J&J and GlaxoSmithKline’s Sirukumab Phase III Trials Begin
GlaxoSmithKline and Johnson & Johnson (J&J) announced yesterday that they have started Phase III clinical trials of their investigational rheumatoid arthritis (RA) treatment, sirukumab.
Johnson & Johnson’s Janssen Biologics unit in Ireland and GlaxoSmithKline have begun a Phase III development programme for sirukumab (otherwise known as CNTO 136), a human anti-interleukin (IL)-6 monoclonal antibody. The drug is being trialled for the treatment of adults with moderate to severe active rheumatoid arthritis.
The programme consists of two clinical studies, the first of which, SIRROUND-T, includes patients with active RA despite anti-tumour necrosis factor (TNF)-alpha therapy. The second, SIRROUND-D, contains patients with active RA despite taking disease modifying anti-rheumatic drugs (DMARDs).
The studies are multi-centre, randomized trials that compare the medication, which is administered under the skin, with a placebo.
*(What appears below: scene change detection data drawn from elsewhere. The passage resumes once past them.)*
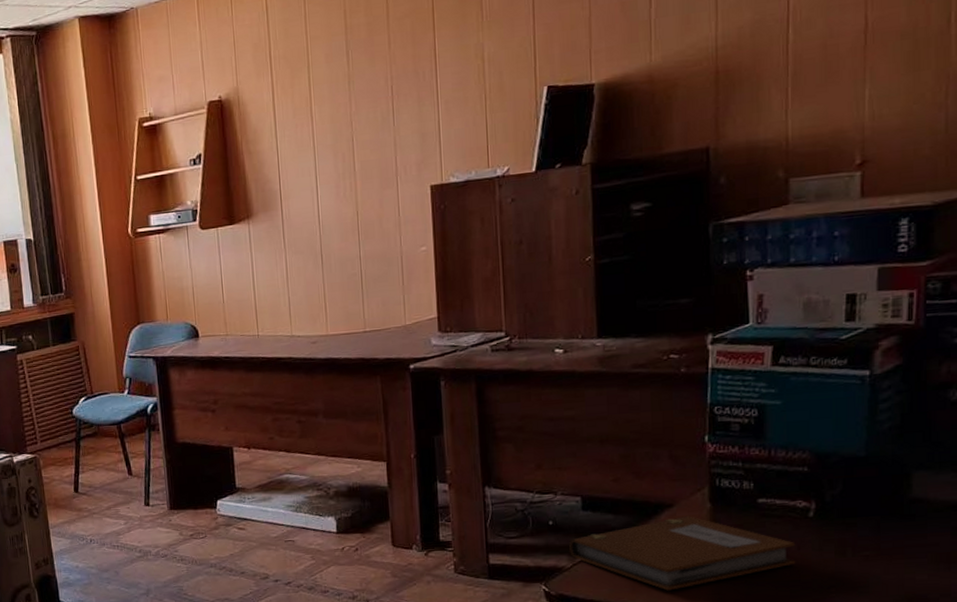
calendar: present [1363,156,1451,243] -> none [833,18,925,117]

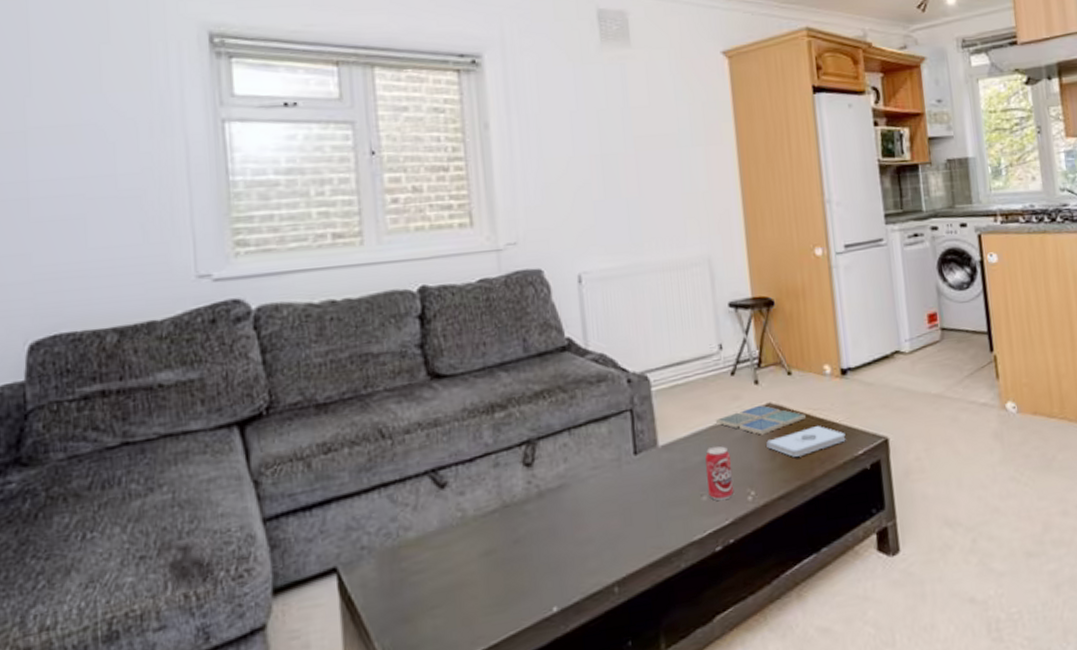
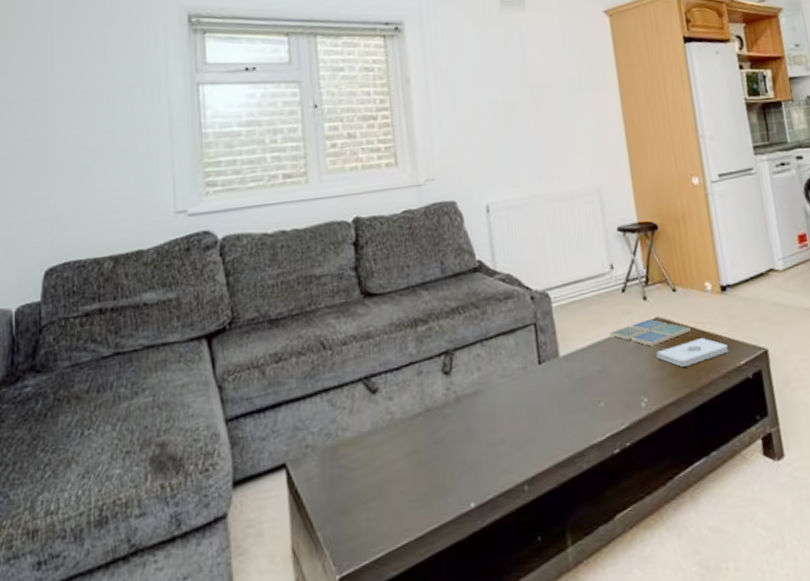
beverage can: present [705,445,734,501] -> none [601,356,628,407]

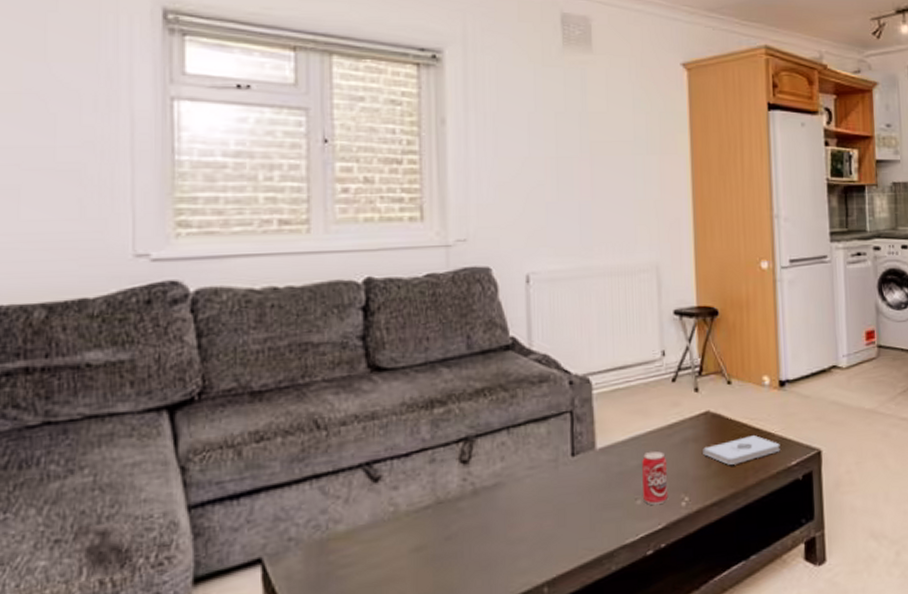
beverage can: none [601,356,628,407] -> present [642,450,668,506]
drink coaster: present [609,319,691,347] -> none [654,412,742,442]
Both are double-blinded, meaning neither the patients nor the researchers will know who is getting the real drug and who is getting the dummy pill.
Jerome Boscia, head of immunology development at Janssen R&D, commented that “we are focused on advancing treatment options for chronic, debilitating autoimmune diseases,” adding that sirukumab is “a protein therapeutic that we believe may represent an important treatment option.”
GlaxoSmithKline entered into a co-development and commercialisation license pact for sirukumab for rheumatoid arthritis with Johnson & Johnson in December 2011.